* _EXTRACTED TEXT_
Studio album by Rotary Connection
- Released: 1971
- Studio: Ter-Mar, Chicago, Illinois, US
- Genre: Psychedelic soul
- Length: 39:45
- Language: English
- Label: Cadet
- Producer: Charles Stepney

Rotary Connection chronology
| Dinner Music (1970) | Hey, Love (1971) | Black Gold: The Very Best of Rotary Connection (2006) |

= Hey, Love =

Hey, Love is a 1971 studio album by American psychedelic soul group Rotary Connection released by Cadet Records.

* _WORK TO DO_
- 1) Answer these questions using the entry on the Hey, Love album.
(a) In which city was the album recorded?
(b) Who produced the album?
(c) What is the album's total length?
- 2) Continue the entry on the Hey, Love album from where it stops.

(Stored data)

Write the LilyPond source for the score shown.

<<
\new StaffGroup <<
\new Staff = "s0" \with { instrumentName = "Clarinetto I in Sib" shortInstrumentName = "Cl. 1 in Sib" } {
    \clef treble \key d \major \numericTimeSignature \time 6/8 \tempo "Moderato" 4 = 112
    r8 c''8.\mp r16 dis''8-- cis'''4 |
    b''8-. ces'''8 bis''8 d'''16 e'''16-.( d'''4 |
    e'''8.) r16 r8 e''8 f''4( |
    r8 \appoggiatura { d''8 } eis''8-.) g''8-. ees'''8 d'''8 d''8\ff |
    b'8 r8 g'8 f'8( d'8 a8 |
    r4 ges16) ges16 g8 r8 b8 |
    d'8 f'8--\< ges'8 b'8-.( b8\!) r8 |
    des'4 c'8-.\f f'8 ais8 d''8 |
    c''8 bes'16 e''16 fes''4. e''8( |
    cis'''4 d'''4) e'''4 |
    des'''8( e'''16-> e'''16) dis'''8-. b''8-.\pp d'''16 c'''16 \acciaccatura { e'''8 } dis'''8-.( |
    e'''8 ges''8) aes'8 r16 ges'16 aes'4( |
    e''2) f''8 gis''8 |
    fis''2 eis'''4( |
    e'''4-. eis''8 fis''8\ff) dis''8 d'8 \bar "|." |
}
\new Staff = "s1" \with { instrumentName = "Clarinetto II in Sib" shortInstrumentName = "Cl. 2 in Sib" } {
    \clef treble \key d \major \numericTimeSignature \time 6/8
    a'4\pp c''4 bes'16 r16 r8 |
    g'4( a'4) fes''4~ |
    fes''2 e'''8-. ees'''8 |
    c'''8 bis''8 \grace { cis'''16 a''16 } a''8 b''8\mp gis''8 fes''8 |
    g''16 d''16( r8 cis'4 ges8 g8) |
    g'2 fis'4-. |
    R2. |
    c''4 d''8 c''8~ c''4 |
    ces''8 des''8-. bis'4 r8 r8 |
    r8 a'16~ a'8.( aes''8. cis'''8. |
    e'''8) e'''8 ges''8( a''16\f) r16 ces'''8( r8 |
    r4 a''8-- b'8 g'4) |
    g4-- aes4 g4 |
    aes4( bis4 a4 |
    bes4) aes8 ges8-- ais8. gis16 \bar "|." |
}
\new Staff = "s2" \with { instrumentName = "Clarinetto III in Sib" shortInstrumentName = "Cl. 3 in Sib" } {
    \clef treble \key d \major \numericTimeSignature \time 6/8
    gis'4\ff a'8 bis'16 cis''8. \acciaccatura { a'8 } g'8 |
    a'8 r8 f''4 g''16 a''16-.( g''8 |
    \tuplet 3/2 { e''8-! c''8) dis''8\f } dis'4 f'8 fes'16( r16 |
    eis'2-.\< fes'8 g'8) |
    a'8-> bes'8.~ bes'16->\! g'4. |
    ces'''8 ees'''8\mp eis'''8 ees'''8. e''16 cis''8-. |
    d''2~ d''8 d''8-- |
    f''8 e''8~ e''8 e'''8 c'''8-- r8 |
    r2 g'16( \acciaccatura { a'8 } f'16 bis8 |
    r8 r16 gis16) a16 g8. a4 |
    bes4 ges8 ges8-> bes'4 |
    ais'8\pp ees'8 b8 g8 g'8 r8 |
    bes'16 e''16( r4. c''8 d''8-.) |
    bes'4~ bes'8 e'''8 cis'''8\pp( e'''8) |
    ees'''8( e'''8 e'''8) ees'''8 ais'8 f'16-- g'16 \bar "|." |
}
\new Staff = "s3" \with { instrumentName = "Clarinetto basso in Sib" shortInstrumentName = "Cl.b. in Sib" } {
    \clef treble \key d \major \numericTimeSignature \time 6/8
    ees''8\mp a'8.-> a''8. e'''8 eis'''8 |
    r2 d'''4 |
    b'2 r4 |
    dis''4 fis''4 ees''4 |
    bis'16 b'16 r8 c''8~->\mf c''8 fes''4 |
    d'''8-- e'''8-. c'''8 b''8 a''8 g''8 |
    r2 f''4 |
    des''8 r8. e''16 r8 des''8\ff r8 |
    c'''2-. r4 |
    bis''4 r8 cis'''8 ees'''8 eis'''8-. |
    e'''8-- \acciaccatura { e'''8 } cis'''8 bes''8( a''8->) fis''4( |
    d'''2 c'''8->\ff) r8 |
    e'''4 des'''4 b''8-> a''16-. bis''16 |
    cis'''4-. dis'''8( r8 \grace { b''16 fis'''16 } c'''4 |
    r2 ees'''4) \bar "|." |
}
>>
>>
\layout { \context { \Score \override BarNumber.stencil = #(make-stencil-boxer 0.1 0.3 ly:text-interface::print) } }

* _ANSWERS TO THE PROBLEMS_
- 1)
(a) Chicago, Illinois
(b) Charles Stepney
(c) 39:45

- 2)
==Reception==
Editors at AllMusic rated this album 4 out of 5 stars, with critic Andy Kellman writing that this is "one of Rotary Connection's best records" and recommends to listeners that this is as vital to the band's discography as their debut album, furthermore stating that "I Am the Black Gold of the Sun" "is the apex, the brightest moment in the group's discography". In The Rough Guide to the Best Music You've Never Heard, Nigel Williamson credits this track with resurrecting the band's career. In a review for retailers, Billboard called the group a "sweeping soul combo" and highlighted the vocals as well as Charles Stepney's work as particularly strong. In Psychedelia and Other Colours, Rob Chapman states that this album is stronger than predecessor Dinner Music and credits Stepney for being "at the top of his game".

==Track listing==
All songs written by Richard Rudolph and Charles Stepney unless otherwise stated.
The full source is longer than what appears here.